Reste que le Syndicat national des ophtalmologistes (SNOF) considère que ce système se situe hors des clous. « L'orthoptiste est autorisé à réaliser plusieurs actes* en autonomie uniquement après avoir reçu la prescription du praticien ou dans le cadre d'un protocole de coopération signé par l'ophtalmologiste, recadre le Dr Thierry Bour, président du SNOF. Ici, l'auscultation s'opère à distance et hors parcours de soins, pour moi, c'est de l'exercice illégal. L'objectif est de vendre des lunettes. »

Opposé de longue date à la télémédecine dans les magasins d’optique, le SNOF fait valoir que le code de déontologie « interdit l'intervention des ophtalmologistes et d'orthoptistes dans des lieux commerciaux ». Autre risque : le contournement du parcours de soins avec les risques associés. « Les patients sont inconnus de l'orthoptiste et de l'ophtalmologiste. Diagnostiquer un glaucome nécessite plusieurs visites », illustre le Dr Bour.
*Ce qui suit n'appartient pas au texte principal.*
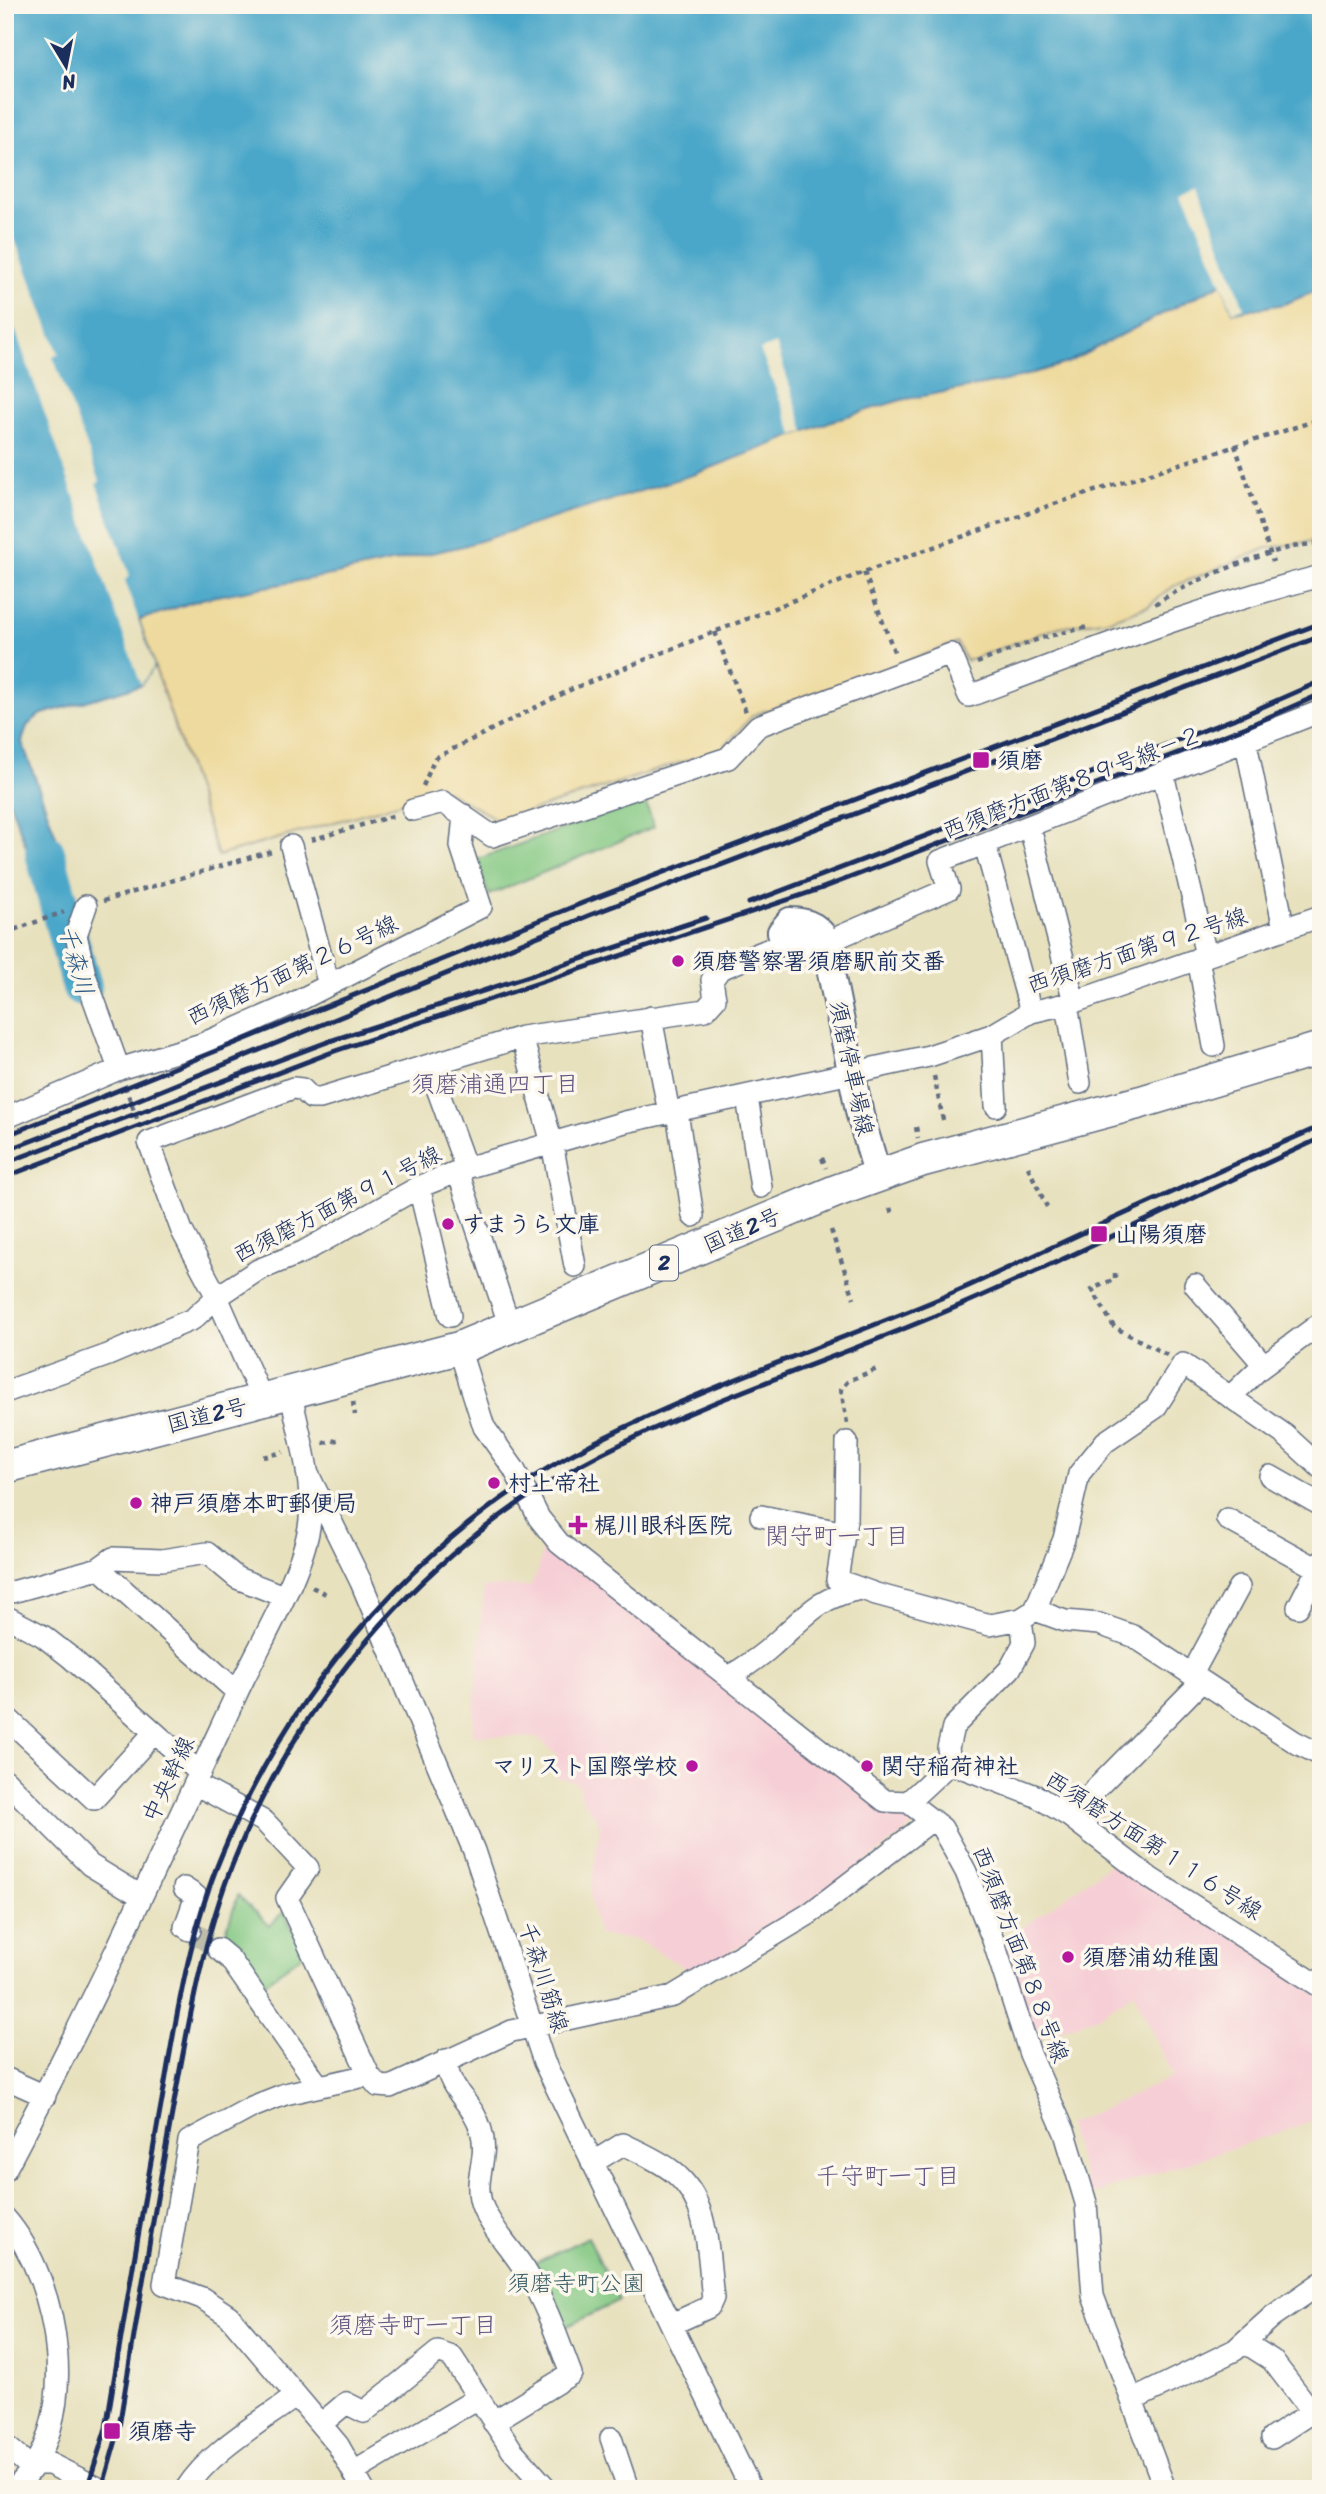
<svg xmlns="http://www.w3.org/2000/svg" width="1326" height="2494" font-family="Sriracha,'Klee One',sans-serif">
<style>
.built{fill:#f6cfd6}
.green{fill:#82c781;stroke:#4e7b70;stroke-width:2}
.sand{fill:#eeda9e;stroke:#84847e;stroke-width:2}
.water{fill:#4ba7c9;stroke:#336b94;stroke-width:2}
.pier{fill:#e7e1be}
.lines{fill:none;stroke-linecap:round;stroke-linejoin:round}
.river{stroke:#4ba7c9;stroke-width:40}
.minor-tunnel{stroke:#bebdab;stroke-width:21;stroke-dasharray:21 10;stroke-linecap:butt}
.minor-casing{stroke:#626d80;stroke-width:24}
.major-casing{stroke:#626d80;stroke-width:30}
.highway-casing{stroke:#626d80;stroke-width:35}
.path{stroke:#626d80;stroke-width:4.5;stroke-dasharray:5 5;stroke-linecap:butt}
.minor{stroke:#fff;stroke-width:21}
.major{stroke:#fff;stroke-width:26}
.highway{stroke:#fff;stroke-width:32}
.rail{stroke:#1b2f5e;stroke-width:5}
.poi-dot{fill:#b5179e;stroke:#fbf7ec;stroke-width:2.5}
.labels{text-anchor:middle;stroke-width:7;stroke-linejoin:round;paint-order:stroke}
.shield{fill:#fbf7ec;stroke:#5e6b89;stroke-width:2}
.shield-label{font-size:21px;font-weight:bold;fill:#1b2f5e}
.poi-label{font-size:23px;font-weight:bold;fill:#1b2f5e;stroke:#fbf7ec;text-anchor:start}
.street-label{font-size:23px;fill:#1b2f5e;stroke:#fbf7ec}
.park-label{font-size:23px;fill:#3a5d68;stroke:#fbf7ec}
.water-label{font-size:24px;font-style:italic;fill:#2c5983;stroke:#fbf7ec}
.neighbourhood-label{font-size:24px;fill:#625582;stroke:#fbf7ec}
</style>
<rect width="100%" height="100%" fill="#fbf7ec"/>
<filter id="ink" filterUnits="userSpaceOnUse"><feTurbulence type="fractalNoise" baseFrequency=".0143" numOctaves="2"/><feDisplacementMap in="SourceGraphic" scale="14" xChannelSelector="R" yChannelSelector="G"/><feConvolveMatrix kernelMatrix="1 2 1 2 8 2 1 2 1" color-interpolation-filters="sRGB"/></filter>
<filter id="wash" filterUnits="userSpaceOnUse"><feTurbulence type="fractalNoise" baseFrequency=".00686" numOctaves="4" result="noise"/><feDisplacementMap in="SourceGraphic" scale="28" xChannelSelector="R" yChannelSelector="G"/><feGaussianBlur stdDeviation="1.57" result="paint"/><feColorMatrix in="noise" values="0 0 0 0 0 0 0 0 0 0 0 0 0 0 0 0 0 1.4 0 .05"/><feComposite in="paint" operator="in"/></filter>
<g filter="url(#wash)">
<rect width="100%" height="100%" fill="#e7e1be"/>
<path class="built" d="M543,1543L642,1615L868,1797L915,1824L804,1910L693,1973L638,1940L598,1935L590,1894L600,1825L581,1797L579,1784L555,1776L557,1755L538,1738L472,1735L484,1587L530,1586L538,1571Z
M1118,1859L1321,1996V2119L1090,2195L1067,2125L1173,2077L1134,1992L1100,2015L1033,2042L1001,1943Z"/>
<path class="green" d="M645,800L654,827L489,895L475,860Z
M238,1895L270,1926L284,1911L304,1954L262,1985L244,1972L223,1940Z
M588,2237L619,2301L564,2328L533,2264Z"/>
<path class="sand" d="M1222,283L1234,312L1284,304L1321,289V540L1267,548L1174,586L1148,606L1110,620L1059,627L966,661L957,643L753,715L722,749L500,821L445,790L218,856L139,620L205,598L336,574L463,546L695,474L834,420L901,400L1009,380L1067,363Z"/>
<path class="water" d="M5,5H1321V289L1284,304L1233,312L1222,283L1067,363L1009,380L901,400L834,420L695,474L463,546L336,574L205,598L139,620L154,666L141,685L39,715L27,726L22,742L60,847L30,857L5,789Z"/>
<path class="pier" d="M1199,186L1244,308L1233,312L1184,191Z
M11,230L59,354L53,357L100,481L96,483L130,576L125,580L154,666L141,685L5,301V232Z
M776,344L805,432L794,435L760,350Z"/>
<g class="lines">
<path class="river" d="M45,853L82,987"/>
</g>
</g>
<g filter="url(#ink)">
<g class="lines">
<path class="minor-tunnel" d="M190,1930L218,1949"/>
<defs>
<path id="minor" d="M1246,743L1284,929
M1163,774L1206,955
M413,810L443,802L492,836L728,758L758,726L951,654L969,696C1085,653 1200,607 1321,576
M1030,828L1074,1002
M985,845L1031,1012
M291,846L329,985
M86,906L76,935L85,975L119,1069
M841,936L949,889L940,861L1321,711
M1198,958L1214,1046
M1067,1004L1080,1083
M651,1017L669,1113
M992,1035L996,1106
M522,1037L552,1143L575,1266
M429,1066L466,1168
M747,1097L761,1187
M677,1112L693,1216
M5,1118L119,1069L202,1044L290,1005L481,907L461,846L464,815
M458,1172L510,1327
M419,1187L450,1316
M1195,1285L1264,1365
M459,1348L484,1427L514,1469L539,1518L559,1543L885,1801L908,1802L942,1828L966,1872L993,1940L1030,2054L1065,2133L1086,2203L1093,2296L1165,2489
M5,1392L108,1355L193,1319L217,1297L258,1270L303,1252L419,1187L466,1168L625,1122L929,1056L992,1035L1031,1012L1074,1002L1321,916
M1230,1397L1259,1369L1321,1323
M263,1401L217,1297L182,1231L149,1142L293,1088L302,1089L311,1098H320L522,1037L705,1010L715,999L712,980L720,969L785,943
M847,1442L846,1521L837,1580L876,1594L990,1625L1021,1619L1035,1610
M307,1472L361,1582L474,1851L544,2062L751,2489
M1270,1476L1321,1505
M761,1516L845,1533
M1227,1519L1318,1569
M99,1568L237,1692
M5,1594L99,1568L113,1558L162,1560L207,1553L237,1578L283,1596
M1298,1607L1321,1562
M1035,1610L1064,1539L1079,1474L1105,1442L1155,1408L1183,1364L1285,1435L1321,1468
M1035,1610L1065,1621L1099,1624L1133,1636L1295,1742L1321,1755
M5,1616L43,1636L70,1657L200,1773
M1192,1674L1239,1587
M731,1676C744,1667 759,1658 771,1647C803,1619 817,1597 861,1589
M5,1716L94,1799L153,1734
M950,1763L1036,1796L1069,1816L1150,1878L1321,1987
M950,1763L948,1748L953,1727L1010,1669L1024,1643L1021,1619
M5,1780L90,1865L141,1896
M195,1784L265,1822L308,1868L287,1898L369,2075
M908,1802L950,1763
M1069,1816L1202,1681
M184,1888L196,1896L185,1927L190,1930
M218,1949L230,1959L318,2085
M446,2060C449,2094 473,2101 481,2130C490,2159 471,2180 483,2208C494,2233 515,2252 528,2275C547,2306 558,2340 571,2374L493,2422
M5,2078L45,2096
M592,2163L623,2144C639,2152 658,2160 672,2171C711,2201 707,2253 713,2298L709,2307L672,2324
M5,2170C88,2015 162,1854 236,1695C258,1646 305,1571 310,1520C313,1478 299,1435 291,1394
M5,2218C61,2282 84,2426 14,2489
M1244,2342L1272,2360L1312,2412L1272,2438
M1133,2400L1235,2350L1273,2316L1321,2283
M321,2424L346,2403L364,2412L438,2352L452,2357L512,2450L547,2489
M611,2438L628,2489
M5,2445L26,2463L50,2464L100,2489
M354,2472L478,2398
M186,2489C210,2451 260,2423 296,2396
M363,2489L338,2445L229,2316L202,2298L164,2284L189,2141L252,2107L285,2094L369,2075L378,2086L390,2087L512,2031L673,1996L809,1914L932,1820"/>
<path id="major" d="M828,958L812,949L785,943L781,932L790,921C811,921 818,928 830,944L828,958L860,1115L878,1176"/>
<path id="highway" d="M5,1467L459,1348L836,1191L923,1160L1141,1102L1321,1048"/>
</defs>
<use href="#minor" class="minor-casing"/>
<use href="#major" class="major-casing"/>
<use href="#highway" class="highway-casing"/>
<path class="path" d="M1235,445L1273,562
M864,572L895,654
M1155,604C1186,583 1284,541 1321,544
M715,632L746,712
M977,663L1041,638L1088,627
M423,786L435,758L572,689L864,572L1051,505L1321,419
M311,840L396,815
M103,901L272,851
M5,933L64,912
M934,1076L943,1120
M125,1086L139,1124
M916,1127L918,1138
M822,1158L826,1168
M1028,1167L1047,1207
M890,1208L892,1214
M831,1230L854,1298
M1115,1273V1279L1092,1289L1114,1327L1167,1355
M353,1402L355,1415
M847,1423L841,1389L848,1381L877,1369
M323,1443L342,1439
M263,1457L283,1452
M312,1587L326,1594"/>
<use href="#minor" class="minor"/>
<use href="#major" class="major"/>
<use href="#highway" class="highway"/>
<path class="rail" d="M749,903L1244,715L1321,681
M5,1136L585,902L1321,623
M5,1151L130,1103L590,915L1321,636
M5,1163L330,1041L706,918
M5,1177L335,1051L820,889L1246,727L1321,694
M87,2489L106,2428C124,2319 142,2210 162,2100C176,2018 189,1932 222,1854C294,1681 426,1528 595,1442C702,1388 817,1349 929,1303C983,1281 1036,1254 1089,1230C1166,1195 1243,1160 1321,1126
M102,2489L118,2433C136,2325 153,2216 173,2108C188,2026 202,1941 233,1863C302,1690 434,1539 601,1454C711,1398 829,1361 942,1313C1070,1259 1195,1196 1321,1138"/>
</g>
</g>
<g class="poi-dot">
<rect x="972" y="751" width="18" height="18" rx="3.5"/>
<circle cx="678" cy="961" r="7"/>
<circle cx="448" cy="1224" r="7"/>
<rect x="1090" y="1225" width="18" height="18" rx="3.5"/>
<circle cx="494" cy="1483" r="7"/>
<circle cx="136" cy="1503" r="7"/>
<path d="M574.5 1514.5h7v7h7v7h-7v7h-7v-7h-7v-7h7z"/>
<circle cx="692" cy="1766" r="7"/>
<circle cx="867" cy="1766" r="7"/>
<circle cx="1068" cy="1957" r="7"/>
<rect x="103" y="2422" width="18" height="18" rx="3.5"/>
</g>
<g class="labels">
<rect class="shield" x="650" y="1245.5" width="28" height="35" rx="5"/>
<g class="shield-label">
<text x="664" y="1270">2</text>
</g>
<g class="poi-label">
<text x="997" y="768">須磨</text>
<text x="692" y="969">須磨警察署須磨駅前交番</text>
<text x="462" y="1232">すまうら文庫</text>
<text x="1115" y="1242">山陽須磨</text>
<text x="508" y="1491">村上帝社</text>
<text x="150" y="1511">神戸須磨本町郵便局</text>
<text x="594" y="1533">梶川眼科医院</text>
<text x="678" y="1774" text-anchor="end">マリスト国際学校</text>
<text x="881" y="1774">関守稲荷神社</text>
<text x="1082" y="1965">須磨浦幼稚園</text>
<text x="128" y="2439">須磨寺</text>
</g>
<g class="street-label">
<text transform="translate(1072 782) rotate(-21)" y="8">西須磨方面第８９号線－２</text>
<text transform="translate(1137 950) rotate(-18)" y="8">西須磨方面第９２号線</text>
<text transform="translate(292 970) rotate(-25)" y="8">西須磨方面第２６号線</text>
<text transform="translate(852 1068) rotate(78)" y="8">須磨停車場線</text>
<text transform="translate(337 1204) rotate(-27)" y="8">西須磨方面第９１号線</text>
<text transform="translate(742 1230) rotate(-23)" y="8">国道2号</text>
<text transform="translate(207 1415) rotate(-14)" y="8">国道2号</text>
<text transform="translate(168 1779) rotate(-65)" y="8">中央幹線</text>
<text transform="translate(1154 1845) rotate(33)" y="8">西須磨方面第１１６号線</text>
<text transform="translate(1021 1954) rotate(69)" y="8">西須磨方面第８８号線</text>
<text transform="translate(544 1977) rotate(72)" y="8">千森川筋線</text>
</g>
<g class="park-label">
<text x="576" y="2291">須磨寺町公園</text>
</g>
<g class="water-label">
<text transform="translate(76 960) rotate(74)" y="8">千森川</text>
</g>
<g class="neighbourhood-label">
<text x="495" y="1092">須磨浦通四丁目</text>
<text x="837" y="1544">関守町一丁目</text>
<text x="888" y="2184">千守町一丁目</text>
<text x="413" y="2333">須磨寺町一丁目</text>
</g>
</g>
<rect width="1326" height="2494" fill="none" stroke="#fbf7ec" stroke-width="28"/>
<g transform="translate(66 66) rotate(170)" stroke="#fbf7ec" stroke-width="5" paint-order="stroke">
<path d="M0-5L12 26L0 18L-12 26Z" fill="#1b2f5e"/>
<text y="-10" font-size="19" font-weight="bold" text-anchor="middle" fill="#1b2f5e">N</text>
</g>
</svg>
Le syndicat médical préfère miser sur le déploiement du travail aidé et des cabinets secondaires d'ophtalmologie partagés ou non avec des orthoptistes assurant le suivi de patients via de nouveaux protocoles. La dernière enquête du SNOF estime le délai d'attente à  61 jours (53 si le rendez-vous est pris en ligne) et 32 jours en cas de symptômes.  

* Bilan visuel dans le cadre du renouvellement des corrections optiques ; un bilan visuel à distance avec transmission des résultats à un ophtalmologiste pour des patients sans pathologie et ayant vu un praticien dans les moins de 5 ans ; réaliser un dépistage de la rétinopathie diabétique.